We have seen the demand for services increase from the more traditional retail investors as they become more sophisticated. Data, costs and trading accessibility, have all become cheaper and easier for a crowd that was disadvantaged for a long time. Not only are we seeing sophisticated trading strategies create more needs for asset managers under US$500 million, but our Clear Street Active Trading clients (formerly CenterPoint securities) and broker-dealer clearing partners increasingly benefit from the services traditional prime brokerage clients have requested for some time. There is a need for a long list of solutions such as 24 hour trading for both locates and cash execution trading, fully paid lending, repo trading, increases in asset classes, cross-product margining, clearing in local currencies and a Follow the Sun coverage model. All of this lines up well for Clear Street as we continue to position ourselves and grow in this space.

Can you leave us with your parting thoughts about the future of securities lending?

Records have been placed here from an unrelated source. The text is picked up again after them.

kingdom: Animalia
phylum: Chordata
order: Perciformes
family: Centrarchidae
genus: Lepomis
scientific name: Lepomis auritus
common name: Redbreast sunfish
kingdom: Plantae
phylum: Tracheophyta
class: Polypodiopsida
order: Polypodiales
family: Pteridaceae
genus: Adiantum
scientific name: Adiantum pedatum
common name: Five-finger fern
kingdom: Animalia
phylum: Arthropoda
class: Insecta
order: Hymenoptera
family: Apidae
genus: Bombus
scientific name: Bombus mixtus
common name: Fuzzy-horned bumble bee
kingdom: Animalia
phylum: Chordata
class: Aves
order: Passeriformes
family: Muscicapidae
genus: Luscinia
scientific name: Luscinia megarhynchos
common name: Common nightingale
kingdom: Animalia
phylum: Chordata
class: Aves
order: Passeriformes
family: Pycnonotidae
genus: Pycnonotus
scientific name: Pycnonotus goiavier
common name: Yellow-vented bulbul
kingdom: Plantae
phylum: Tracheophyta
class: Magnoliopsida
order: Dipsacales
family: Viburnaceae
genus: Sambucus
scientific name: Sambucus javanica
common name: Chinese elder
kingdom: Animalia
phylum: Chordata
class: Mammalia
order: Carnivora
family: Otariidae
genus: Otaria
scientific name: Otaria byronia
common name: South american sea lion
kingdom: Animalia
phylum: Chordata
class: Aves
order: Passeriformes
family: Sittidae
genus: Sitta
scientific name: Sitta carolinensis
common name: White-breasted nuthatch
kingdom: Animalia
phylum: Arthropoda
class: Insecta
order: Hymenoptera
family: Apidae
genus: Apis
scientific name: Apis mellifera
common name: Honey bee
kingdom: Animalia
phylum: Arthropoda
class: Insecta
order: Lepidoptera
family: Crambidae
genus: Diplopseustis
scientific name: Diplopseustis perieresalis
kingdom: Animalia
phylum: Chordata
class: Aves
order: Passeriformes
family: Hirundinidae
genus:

I remain very bullish for equity finance revenues across all asset classes and regions. I am very excited about the entry of new players to the space and expect the incumbents to become more efficient managing their books. In-house technology budgets should grow but the la carte choice of outstanding vendors should continue to grow as many of these firms complement what is being built in-house. Upcoming regulations should also increase the overall transparency in our market.

Our market continues to evolve and become more efficient, which should not only bode well for 2025 but for many years to come. As international investors continue looking to the US markets, assets and opportunities to optimise these assets should grow as well. Lastly, I am a firm believer that the growth in technology, especially with all the prospects of AI, still will not replace the human element of our business. I have always valued the relationships that I have built over the years and that will never change.